India's Modi heads for landslide win, bolsters PM prospects

AHMEDABAD: The controversial Hindu nationalist Narendra Modi headed for a landslide election win in the Indian state of Gujarat on Thursday, firming up his chances of running for prime minister in 2014.

Modi, a charismatic but divisive figure, was set to be re-elected as chief minister of Gujarat, sealing his status as the most high-profile leader of the right-wing Bharatiya Janata Party (BJP) ahead of national polls in early 2014.

Supporters of the BJP, which is the main opposition party in the national parliament, chanted and waved flags in delight as official counting put the party ahead in 118 seats with the rival Congress party leading in just 59.

While the victory was expected, Modi's popularity on the national stage remains uncertain with his reputation tarnished by allegations over links to deadly Hindu-Muslim riots in his home state in 2002.

Gujarat, which has a population of 60 million people, is one of India's fastest-growing and most pro-business states but it was badly scarred by the riots in which 2,000 people, mostly Muslims, were killed.

“Modi has proven that he has the ability to showcase himself as a prime ministerial candidate,” Sebastian Morris, an economics professor at the Indian Institute of Management in Ahmedabad, Gujarat's main city, told AFP. “Congress will have to work hard to check his increasing clout.”

Though he has never openly declared his ambition to be prime minister, Modi is seen as angling to lead the BJP into the 2014 national elections – with the ruling Congress party weakened by slowing growth and corruption scandals.

But many in the BJP itself are wary of Modi, fearing that he remains a hate figure for Muslims and secularists following the 2002 riots, some of the worst unrest in post-independence India.

Modi, who has been chief minister since 2001 and is seeking a fourth term, is blamed by some rights groups for turning a blind eye as mobs went on an orgy of violence with victims set alight or hacked to death in the streets.

“Big success in one state does not mean that the party is ready to put Modi centre stage,” Pralay Kanungo, of the Centre for Political Studies at Jawaharlal Nehru University in Delhi, told AFP. “The big challenge for him is appease his party and potential allies.
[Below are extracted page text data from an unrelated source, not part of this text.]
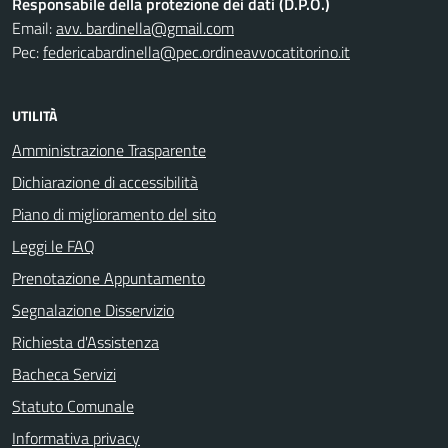
Responsabile della protezione dei dati (D.P.O.)
Email:
avv. bardinella@gmail.com
Pec:
federicabardinella@pec.ordineavvocatitorino.it
UTILITÀ
Amministrazione Trasparente
Dichiarazione di accessibilità
Piano di miglioramento del sito
Leggi le FAQ
Prenotazione Appuntamento
Segnalazione Disservizio
Richiesta d'Assistenza
Bacheca Servizi
Statuto Comunale
Informativa privacy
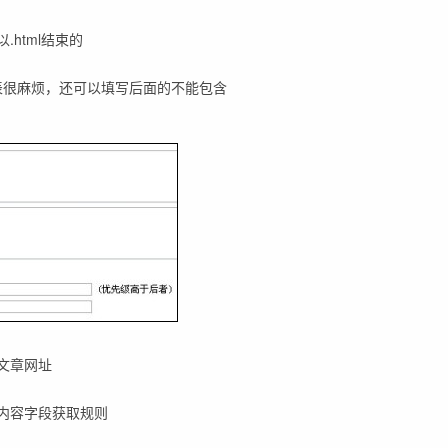
html结束的
列表很麻烦，还可以填写后面的不能包含
文章网址
内容字段获取规则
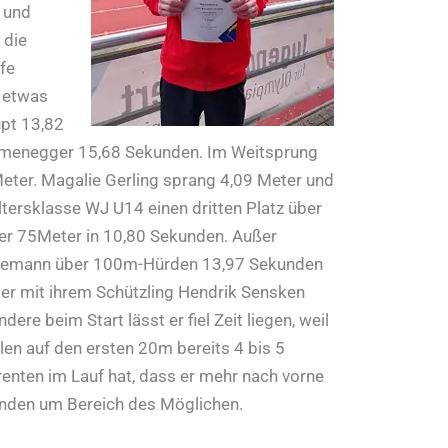
 und
 die
fe
 etwas
upt 13,82
mmenegger 15,68 Sekunden. Im Weitsprung
9 Meter. Magalie Gerling sprang 4,09 Meter und
ltersklasse WJ U14 einen dritten Platz über
er 75Meter in 10,80 Sekunden. Außer
 Gühnemann über 100m-Hürden 13,97 Sekunden
ter mit ihrem Schützling Hendrik Sensken
ere beim Start lässt er fiel Zeit liegen, weil
en auf den ersten 20m bereits 4 bis 5
nten im Lauf hat, dass er mehr nach vorne
kunden um Bereich des Möglichen.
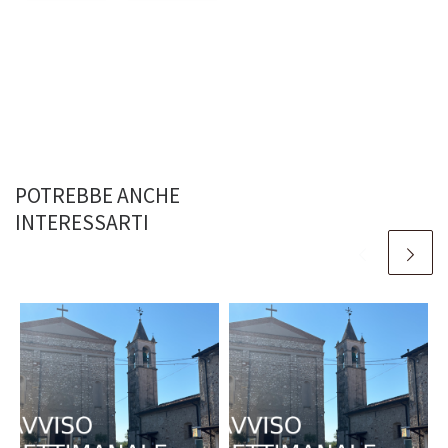
POTREBBE ANCHE
INTERESSARTI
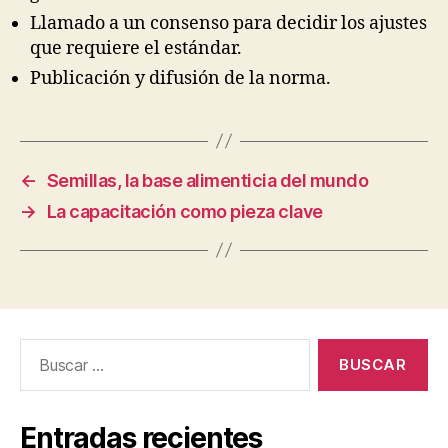
Llamado a un consenso para decidir los ajustes
que requiere el estándar.
Publicación y difusión de la norma.
←
Semillas, la base alimenticia del mundo
→
La capacitación como pieza clave
Buscar:
Entradas recientes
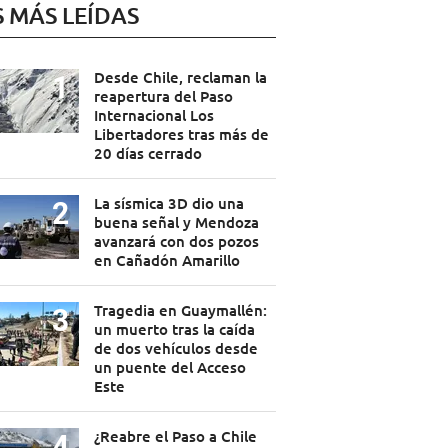
S MÁS LEÍDAS
Desde Chile, reclaman la
reapertura del Paso
Internacional Los
Libertadores tras más de
20 días cerrado
La sísmica 3D dio una
buena señal y Mendoza
avanzará con dos pozos
en Cañadón Amarillo
Tragedia en Guaymallén:
un muerto tras la caída
de dos vehículos desde
un puente del Acceso
Este
¿Reabre el Paso a Chile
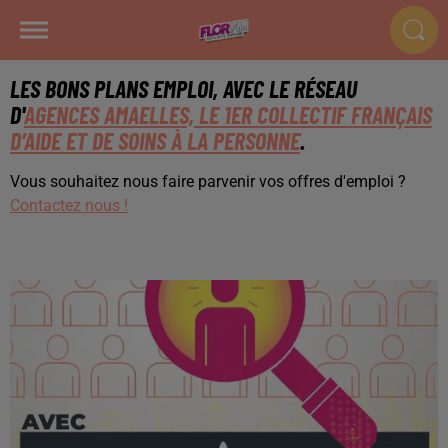
LES BONS PLANS EMPLOI, AVEC LE RÉSEAU
D'
AGENCES AMAELLES, LE 1ER COLLECTIF FRANÇAIS
D’AIDE ET DE SOINS À LA PERSONNE
.
Vous souhaitez nous faire parvenir vos offres d'emploi ?
Contactez nous !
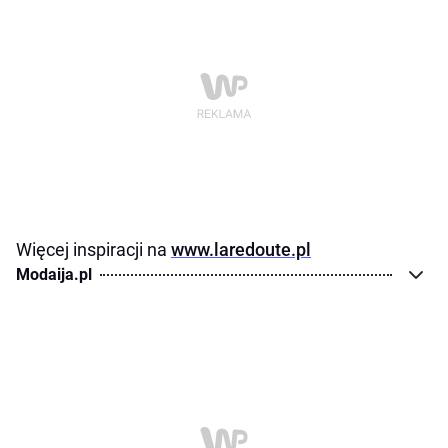
Więcej inspiracji na
www.laredoute.pl
Modaija.pl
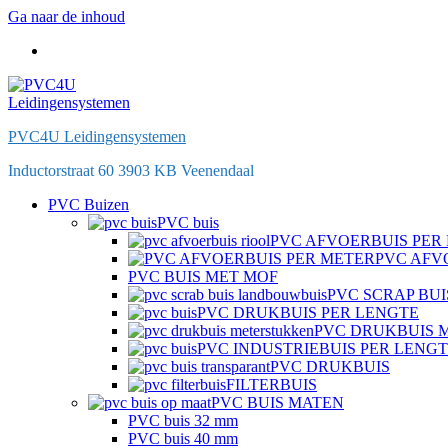
Ga naar de inhoud
PVC4U Leidingensystemen
Inductorstraat 60 3903 KB Veenendaal
PVC Buizen
PVC buis
PVC AFVOERBUIS PER
PVC AFV
PVC BUIS MET MOF
PVC SCRAP BUI
PVC DRUKBUIS PER LENGTE
PVC DRUKBUIS 
PVC INDUSTRIEBUIS PER LENG
PVC DRUKBUIS
FILTERBUIS
PVC BUIS MATEN
PVC buis 32 mm
PVC buis 40 mm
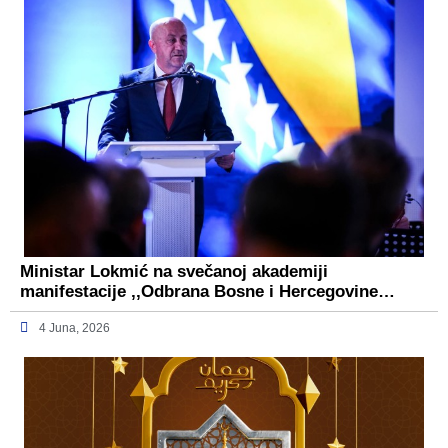
Ministar Lokmić na svečanoj akademiji
manifestacije ,,Odbrana Bosne i Hercegovine…
4 Juna, 2026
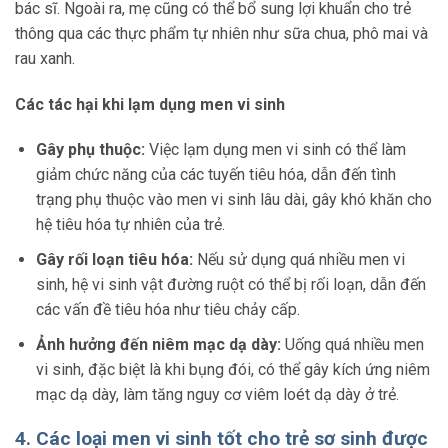
bác sĩ. Ngoài ra, mẹ cũng có thể bổ sung lợi khuẩn cho trẻ
thông qua các thực phẩm tự nhiên như sữa chua, phô mai và
rau xanh.
Các tác hại khi lạm dụng men vi sinh
Gây phụ thuộc:
Việc lạm dụng men vi sinh có thể làm
giảm chức năng của các tuyến tiêu hóa, dẫn đến tình
trạng phụ thuộc vào men vi sinh lâu dài, gây khó khăn cho
hệ tiêu hóa tự nhiên của trẻ.
Gây rối loạn tiêu hóa:
Nếu sử dụng quá nhiều men vi
sinh, hệ vi sinh vật đường ruột có thể bị rối loạn, dẫn đến
các vấn đề tiêu hóa như tiêu chảy cấp.
Ảnh hưởng đến niêm mạc dạ dày:
Uống quá nhiều men
vi sinh, đặc biệt là khi bụng đói, có thể gây kích ứng niêm
mạc dạ dày, làm tăng nguy cơ viêm loét dạ dày ở trẻ.
4. Các loại men vi sinh tốt cho trẻ sơ sinh được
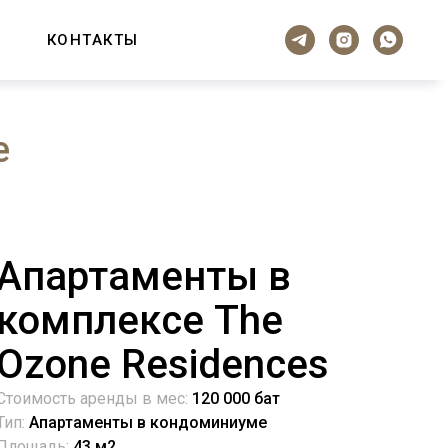
КОНТАКТЫ
е
Апартаменты в
комплексе The
Ozone Residences
Стоимость аренды в мес:
120 000 бат
Тип:
Апартаменты в кондоминиуме
Площадь:
43 м2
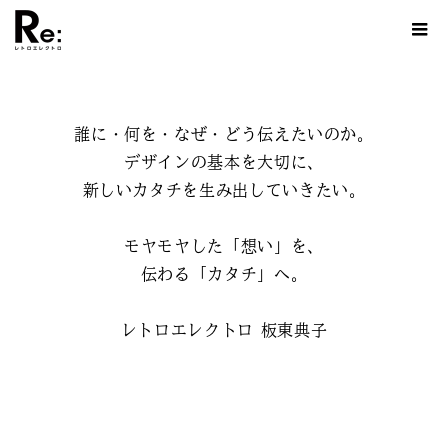
誰に・何を・なぜ・どう伝えたいのか。
デザインの基本を大切に、
新しいカタチを生み出していきたい。
モヤモヤした「想い」を、
伝わる「カタチ」へ。
レトロエレクトロ 板東典子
He will have to fine-tune his political skills to be the BJP candidate in 2014.”

Modi campaigned in the state polls on a platform of economic expansion and investment, gathering votes from a broad range of farmers, small businesses and young people attracted by his strong personal style, analysts said.

Modi, who denies any wrongdoing over the 2002 unrest but is still denied a US visa since the attacks, avoided Hindu nationalist themes on the campaign trail.

Congress received some good news in the Himachal Pradesh state which also went to polls, where it was forecast to throw out the BJP.